I've started playing cinchy little card games with Giselle lately, because goodness knows I'm a real loser when it comes to playing Barbies. This weekend, we played War, Go Fish, and Concentration. And I was thinking, okay, I gotta remember to go easy so she doesn't get discouraged, and then I'd have to come up with excuses why I don't want to help Ariel and Skipper swap outfits (which doesn't really work because Ariel has actually got some calf muscles and Skipper's pants won't pull up all the way)...um, so anyway, there's really not much you can do about who wins War unless you cheat, which I didn't, and as chance would have it, she won, so I thought, awww, that's nice. Go Fish isn't much better than War when it comes to skill level, but I didn't have to help her out at all, and she won that too. Well, I was feeling pretty good for her, so we moved on to Concentration, which is all about memory skills. I thought, okay now I'm going to need to give her a chance here. Except that I didn't need to play stupid and give her an edge. I was actually putting some effort into it, and ended up getting my butt kicked! I mean it was pretty cute watching her eyes light up each time I picked up my second card and she recognized it and then moved in for the kill...but she's not supposed to start wailing on me until she gets at least a few years older, right?
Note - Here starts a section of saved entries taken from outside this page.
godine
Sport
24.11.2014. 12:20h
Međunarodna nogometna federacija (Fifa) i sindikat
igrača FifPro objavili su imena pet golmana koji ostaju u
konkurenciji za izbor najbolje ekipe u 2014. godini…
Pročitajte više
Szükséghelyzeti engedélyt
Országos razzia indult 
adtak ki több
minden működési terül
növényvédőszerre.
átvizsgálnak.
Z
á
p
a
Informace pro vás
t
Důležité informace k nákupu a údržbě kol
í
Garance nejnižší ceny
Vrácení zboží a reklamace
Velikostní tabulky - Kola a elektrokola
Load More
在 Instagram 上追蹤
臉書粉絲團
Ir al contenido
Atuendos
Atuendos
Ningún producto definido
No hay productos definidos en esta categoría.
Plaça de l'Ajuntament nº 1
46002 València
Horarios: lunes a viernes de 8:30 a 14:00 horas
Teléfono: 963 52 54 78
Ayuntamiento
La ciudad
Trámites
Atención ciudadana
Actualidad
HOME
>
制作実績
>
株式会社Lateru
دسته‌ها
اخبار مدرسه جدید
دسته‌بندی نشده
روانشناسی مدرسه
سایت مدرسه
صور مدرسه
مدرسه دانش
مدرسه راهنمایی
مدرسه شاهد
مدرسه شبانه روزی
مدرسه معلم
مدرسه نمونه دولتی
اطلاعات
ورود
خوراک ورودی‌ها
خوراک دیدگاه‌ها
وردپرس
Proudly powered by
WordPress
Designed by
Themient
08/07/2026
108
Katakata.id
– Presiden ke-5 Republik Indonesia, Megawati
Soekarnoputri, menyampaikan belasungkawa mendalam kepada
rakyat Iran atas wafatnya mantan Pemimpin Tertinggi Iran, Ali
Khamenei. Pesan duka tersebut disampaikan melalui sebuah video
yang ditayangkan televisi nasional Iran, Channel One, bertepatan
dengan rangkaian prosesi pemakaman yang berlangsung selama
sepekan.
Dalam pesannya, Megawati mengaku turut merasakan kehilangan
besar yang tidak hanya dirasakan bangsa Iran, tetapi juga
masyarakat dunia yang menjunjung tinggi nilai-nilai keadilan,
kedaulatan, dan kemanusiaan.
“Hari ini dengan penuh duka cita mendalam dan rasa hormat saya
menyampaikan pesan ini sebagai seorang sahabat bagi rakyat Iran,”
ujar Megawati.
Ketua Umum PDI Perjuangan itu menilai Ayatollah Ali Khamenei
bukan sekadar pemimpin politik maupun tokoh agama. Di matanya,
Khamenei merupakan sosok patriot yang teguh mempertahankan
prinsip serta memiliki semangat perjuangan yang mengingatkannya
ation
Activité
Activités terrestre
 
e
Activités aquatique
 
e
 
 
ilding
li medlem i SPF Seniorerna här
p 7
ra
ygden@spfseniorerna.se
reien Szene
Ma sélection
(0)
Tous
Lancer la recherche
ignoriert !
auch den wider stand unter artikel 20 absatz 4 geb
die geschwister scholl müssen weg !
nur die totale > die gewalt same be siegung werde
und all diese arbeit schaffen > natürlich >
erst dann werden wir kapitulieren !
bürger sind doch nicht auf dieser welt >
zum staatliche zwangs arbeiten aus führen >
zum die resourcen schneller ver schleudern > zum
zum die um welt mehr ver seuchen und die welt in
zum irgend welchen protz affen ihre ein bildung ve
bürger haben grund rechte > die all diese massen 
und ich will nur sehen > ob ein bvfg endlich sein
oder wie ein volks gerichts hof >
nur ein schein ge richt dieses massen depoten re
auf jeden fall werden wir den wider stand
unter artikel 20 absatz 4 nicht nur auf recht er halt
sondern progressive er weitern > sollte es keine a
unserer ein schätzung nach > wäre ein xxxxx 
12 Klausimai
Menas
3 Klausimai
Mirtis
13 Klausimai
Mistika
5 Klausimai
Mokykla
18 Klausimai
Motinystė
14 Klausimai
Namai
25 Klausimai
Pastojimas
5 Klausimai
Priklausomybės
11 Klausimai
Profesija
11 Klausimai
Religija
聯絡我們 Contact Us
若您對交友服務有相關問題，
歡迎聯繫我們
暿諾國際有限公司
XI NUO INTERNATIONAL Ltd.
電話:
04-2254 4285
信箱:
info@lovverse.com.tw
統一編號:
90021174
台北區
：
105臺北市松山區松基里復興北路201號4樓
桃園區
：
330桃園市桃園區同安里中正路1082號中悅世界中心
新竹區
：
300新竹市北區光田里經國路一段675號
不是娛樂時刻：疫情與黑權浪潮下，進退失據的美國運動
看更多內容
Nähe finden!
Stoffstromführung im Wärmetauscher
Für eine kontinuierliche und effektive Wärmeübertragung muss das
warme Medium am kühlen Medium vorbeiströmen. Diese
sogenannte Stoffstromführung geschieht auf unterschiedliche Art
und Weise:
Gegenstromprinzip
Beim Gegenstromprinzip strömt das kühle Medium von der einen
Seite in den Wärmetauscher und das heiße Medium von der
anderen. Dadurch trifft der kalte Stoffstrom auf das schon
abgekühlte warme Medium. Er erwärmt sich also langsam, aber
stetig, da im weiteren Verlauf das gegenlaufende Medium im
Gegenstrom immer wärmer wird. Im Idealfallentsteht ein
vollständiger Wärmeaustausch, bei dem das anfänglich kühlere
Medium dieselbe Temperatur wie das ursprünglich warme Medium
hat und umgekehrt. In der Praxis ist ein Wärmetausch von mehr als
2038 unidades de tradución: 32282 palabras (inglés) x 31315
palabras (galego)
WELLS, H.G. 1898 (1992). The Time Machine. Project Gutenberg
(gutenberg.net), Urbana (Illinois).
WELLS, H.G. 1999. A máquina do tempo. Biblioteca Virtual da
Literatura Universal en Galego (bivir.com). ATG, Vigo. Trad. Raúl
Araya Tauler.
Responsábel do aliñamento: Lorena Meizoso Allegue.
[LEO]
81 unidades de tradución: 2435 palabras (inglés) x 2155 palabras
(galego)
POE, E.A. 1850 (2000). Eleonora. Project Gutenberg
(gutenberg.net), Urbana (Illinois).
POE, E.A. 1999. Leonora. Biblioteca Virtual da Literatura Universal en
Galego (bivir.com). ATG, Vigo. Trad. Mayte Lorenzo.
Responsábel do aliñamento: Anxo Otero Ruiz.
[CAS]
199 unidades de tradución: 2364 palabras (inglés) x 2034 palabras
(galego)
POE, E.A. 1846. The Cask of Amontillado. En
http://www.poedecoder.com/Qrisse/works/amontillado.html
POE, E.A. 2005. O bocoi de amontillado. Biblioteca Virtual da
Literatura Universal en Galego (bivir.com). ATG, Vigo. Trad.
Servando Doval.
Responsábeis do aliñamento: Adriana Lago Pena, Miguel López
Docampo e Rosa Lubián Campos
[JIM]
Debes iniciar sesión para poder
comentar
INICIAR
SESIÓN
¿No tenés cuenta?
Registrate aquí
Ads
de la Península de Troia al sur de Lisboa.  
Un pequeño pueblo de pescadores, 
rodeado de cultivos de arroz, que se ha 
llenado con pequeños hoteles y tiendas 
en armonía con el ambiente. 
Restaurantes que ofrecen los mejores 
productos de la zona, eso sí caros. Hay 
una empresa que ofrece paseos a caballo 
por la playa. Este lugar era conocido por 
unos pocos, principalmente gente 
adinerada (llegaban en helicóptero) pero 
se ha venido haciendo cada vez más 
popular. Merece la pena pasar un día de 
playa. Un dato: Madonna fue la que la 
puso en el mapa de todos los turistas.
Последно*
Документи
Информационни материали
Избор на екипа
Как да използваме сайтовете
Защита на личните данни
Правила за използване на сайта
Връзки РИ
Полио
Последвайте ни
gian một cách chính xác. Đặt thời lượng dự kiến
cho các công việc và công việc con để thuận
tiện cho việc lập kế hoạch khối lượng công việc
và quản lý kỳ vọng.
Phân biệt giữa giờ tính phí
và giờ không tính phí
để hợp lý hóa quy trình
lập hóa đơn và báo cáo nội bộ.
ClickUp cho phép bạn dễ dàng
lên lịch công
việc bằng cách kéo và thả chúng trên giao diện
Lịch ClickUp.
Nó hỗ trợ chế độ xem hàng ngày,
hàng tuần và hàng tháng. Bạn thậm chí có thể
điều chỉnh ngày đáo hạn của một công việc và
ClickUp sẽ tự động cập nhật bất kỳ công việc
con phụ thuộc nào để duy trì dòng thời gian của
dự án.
Dang.

So I tortured her this morning as we drove her to school and I started messing with a little chant from Monster's Inc. You know, the one that goes:

Put that thing back where it came from
Or so help me!

Saying stuff like

Take Giselle back to the Circus
Where she came from!

Which is more fun than it sounds because it really gets under her skin when I start ruining lines from her favorite shows. "No Dad it doesn't go like that! Mom! Dad is saying it wrong!"